Data for this exercise:
========================================
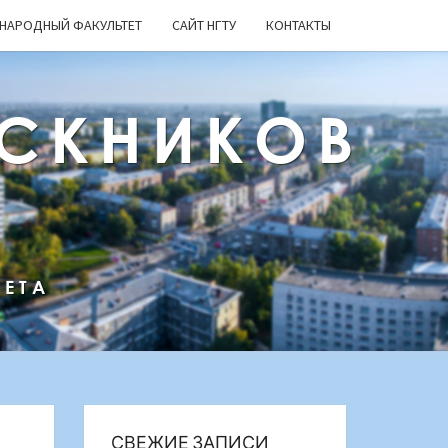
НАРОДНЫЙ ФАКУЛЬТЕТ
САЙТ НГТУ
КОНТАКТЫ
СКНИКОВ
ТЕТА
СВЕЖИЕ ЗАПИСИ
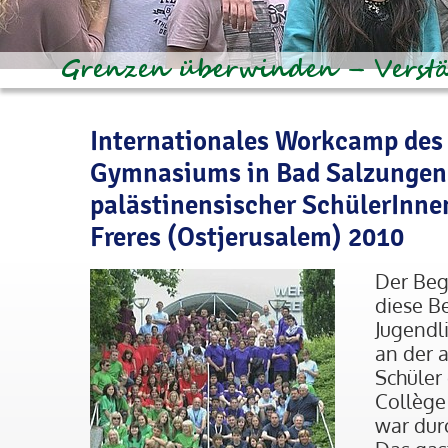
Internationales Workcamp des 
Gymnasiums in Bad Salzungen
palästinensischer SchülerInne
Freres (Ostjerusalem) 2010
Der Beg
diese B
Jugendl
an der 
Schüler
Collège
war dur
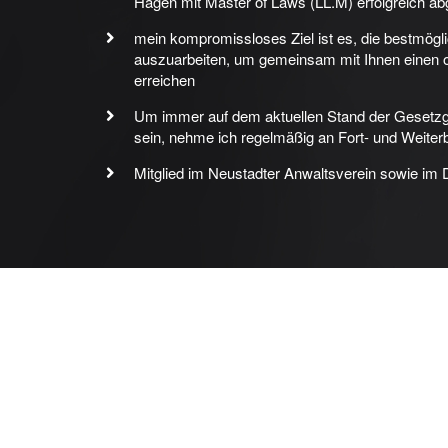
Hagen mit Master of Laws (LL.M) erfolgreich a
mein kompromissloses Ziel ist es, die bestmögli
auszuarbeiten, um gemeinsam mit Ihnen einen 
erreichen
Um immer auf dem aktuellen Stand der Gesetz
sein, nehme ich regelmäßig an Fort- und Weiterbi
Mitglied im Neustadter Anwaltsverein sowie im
========================================
Assigned task: Copy out the text of every row above word for word, keeping each line break and omitting the pictures.

Your solution:
НАРОДНЫЙ ФАКУЛЬТЕТ
САЙТ НГТУ
КОНТАКТЫ
СКНИКОВ
ТЕТА
СВЕЖИЕ ЗАПИСИ
Internationales Workcamp des 
Gymnasiums in Bad Salzungen
palästinensischer SchülerInne
Freres (Ostjerusalem) 2010
Der Beg
diese B
Jugendl
an der 
Schüler
Collège
war dur
Hagen mit Master of Laws (LL.M) erfolgreich a
mein kompromissloses Ziel ist es, die bestmögli
auszuarbeiten, um gemeinsam mit Ihnen einen 
erreichen
Um immer auf dem aktuellen Stand der Gesetz
sein, nehme ich regelmäßig an Fort- und Weiterbi
Mitglied im Neustadter Anwaltsverein sowie im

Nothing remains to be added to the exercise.